When the corporation started in 1955 as a result of a study by the Ford Foundation, it had $500,000 from the Carnegie Corporation of New York for operating expenses and $10,000,000 from the foundation to be spent on scholarships over the next ten years. It also had $8,000,000 to match any scholarship set up by a private company within the program and $2,000,000 for administration. But the total amount would have supported only 167 scholarships a year. N.M.S. President John Marshall Stalnaker, former dean of students at Stanford, started a campaign to get corporations to participate. Eventually he had 23 companies lined up, ranging from Sears, Roebuck, which finances 100 scholarships, to the Bryant Chucking Grinder Co. (machine tools) with one.

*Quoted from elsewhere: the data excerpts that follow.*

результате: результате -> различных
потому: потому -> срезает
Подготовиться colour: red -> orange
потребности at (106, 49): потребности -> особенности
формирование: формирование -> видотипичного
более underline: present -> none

To find its first winners, N.M.S. gave a "screening test" to 60,000 high-school seniors, all of whom had to be within the top 5% of their classes. That test reduced the number to 5,200, and college-board exams whittled it down further to 4,800. After that an eight-man board of educators took over. The board studied each applicant's academic record, his school's recommendation and his own extracurricular activities. After a week the board finally picked the winning 556.

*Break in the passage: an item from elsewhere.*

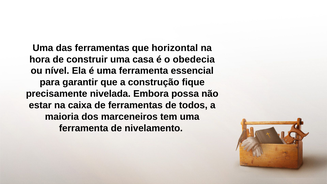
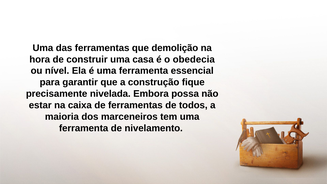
horizontal: horizontal -> demolição
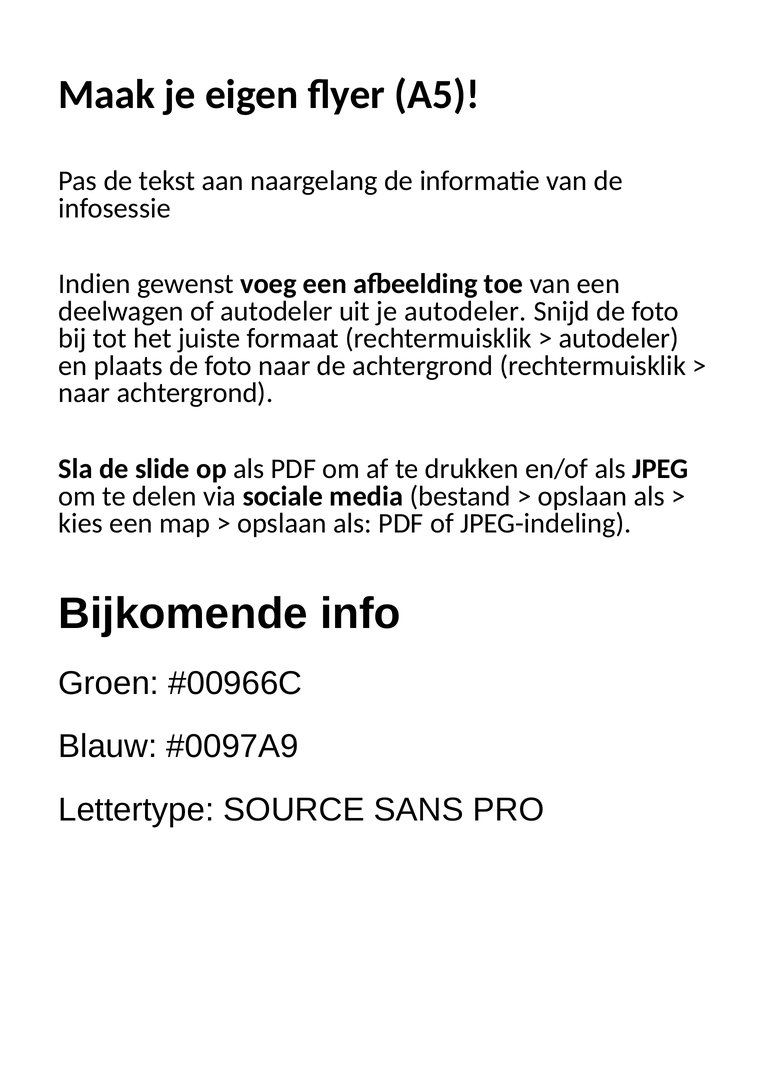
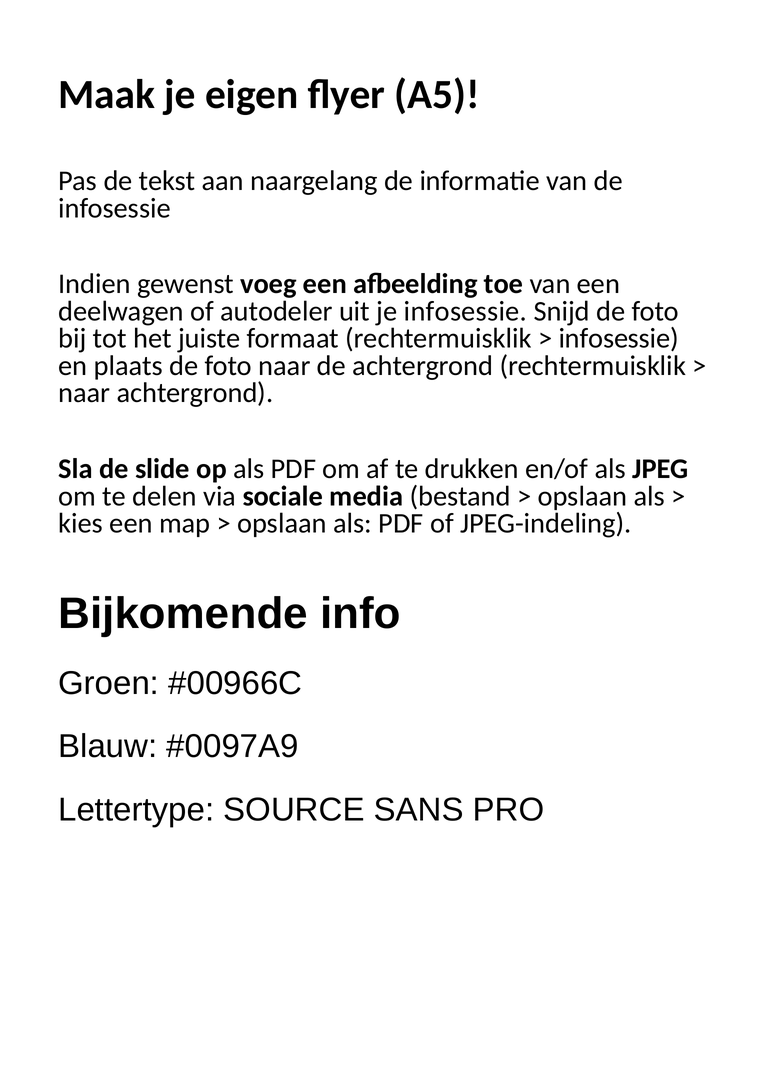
je autodeler: autodeler -> infosessie
autodeler at (619, 339): autodeler -> infosessie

Those who needed no financial help got only the honor of being National Merit Scholars. Others got small grants of $100, still others were marked down for as much as $2,100 a year. N.M.S. also gave to the colleges the students picked (the favorites: Harvard, M.I.T., Caltech and Cornell) an amount, up to $750. equal to each college's tuition. But the more important boon to U.S. higher education lies in the young talent it has spotlighted, much of which it might never have seen. Among the 1956 winners:

P: Janette Ross, 17, who spent most of her childhood in an isolated log cabin in the wilds around Anchorage, Alaska. Her father is a fisherman and trapper, and Janette got most of her early schooling through correspondence courses from Baltimore's Calvert School. Now enrolled at Oregon's Lewis and Clark College, she hopes some day to become an author.

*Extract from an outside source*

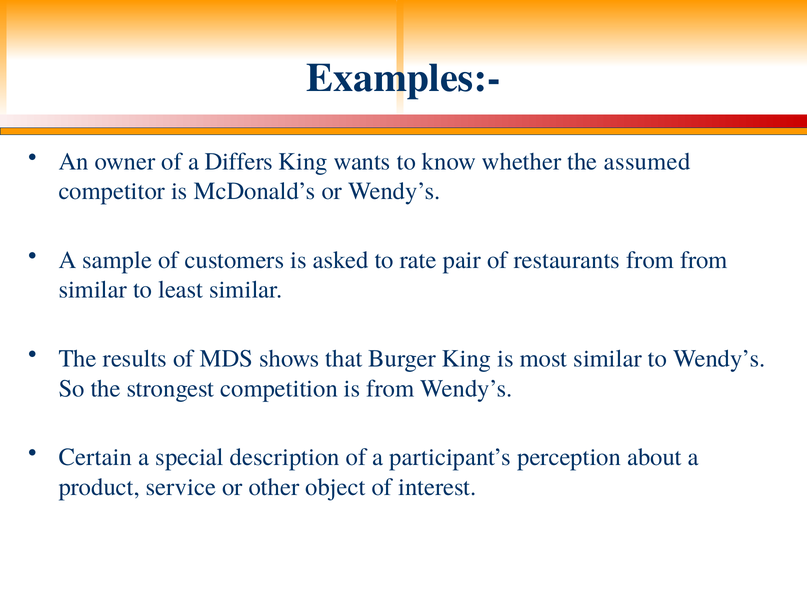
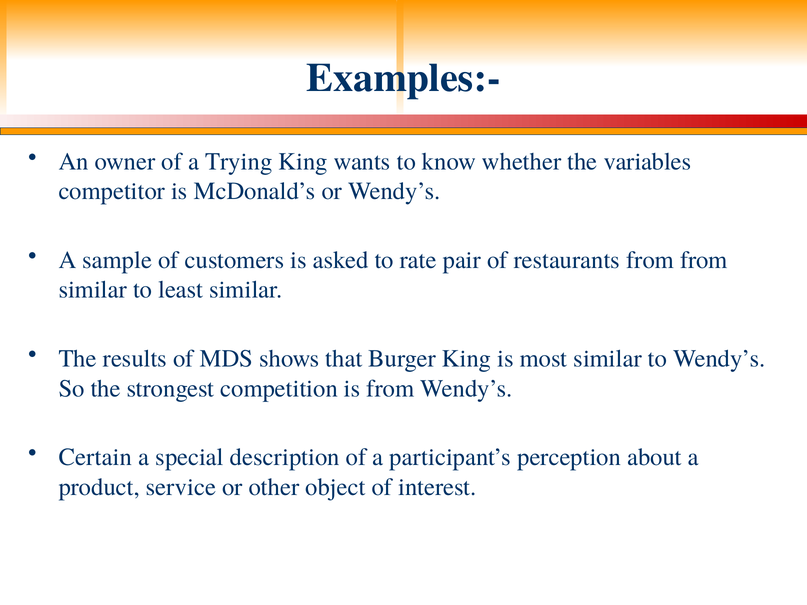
Differs: Differs -> Trying
assumed: assumed -> variables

P: Stephen Lichtenbaum. 17, who. along with Buffalo's David Krantz. now at Yale, made the highest score on the various N.M.S. tests. The son of a U.S. Treasury civil-service worker in Brooklyn. Stephen graduated top of his class from James Madison High School, won a Westinghouse Science Talent award for a problem involving the theory of numbers. His major at Harvard: mathematics, though he may switch to theoretical physics.

P:Thayer (Ted) Watkins, 18. of Denver. The son of a factory worker and a waitress, Ted worked his way summers as a dishwasher, salad cook, spray painter and apprentice engineer in a local rubber factory. In his spare time he puttered about his school laboratory over such experiments as determining the nitrogen in wheat and recovering the tin from tin cans. Had it not been for his $2,000-a-year scholarship. Ted could have earned a degree only by going to school at night. Now he is studying to be a chemical engineer at M.I.T.

With its first 556 winners safely installed on 160 campuses across the U.S., N.M.S. is planning to test 135,000 high-school seniors this month, and with at least seven more companies giving support, it will raise the number of scholarships to about 700. Says its Vice President Edward C. Smith: "We are locating and establishing a real sacred-cow group."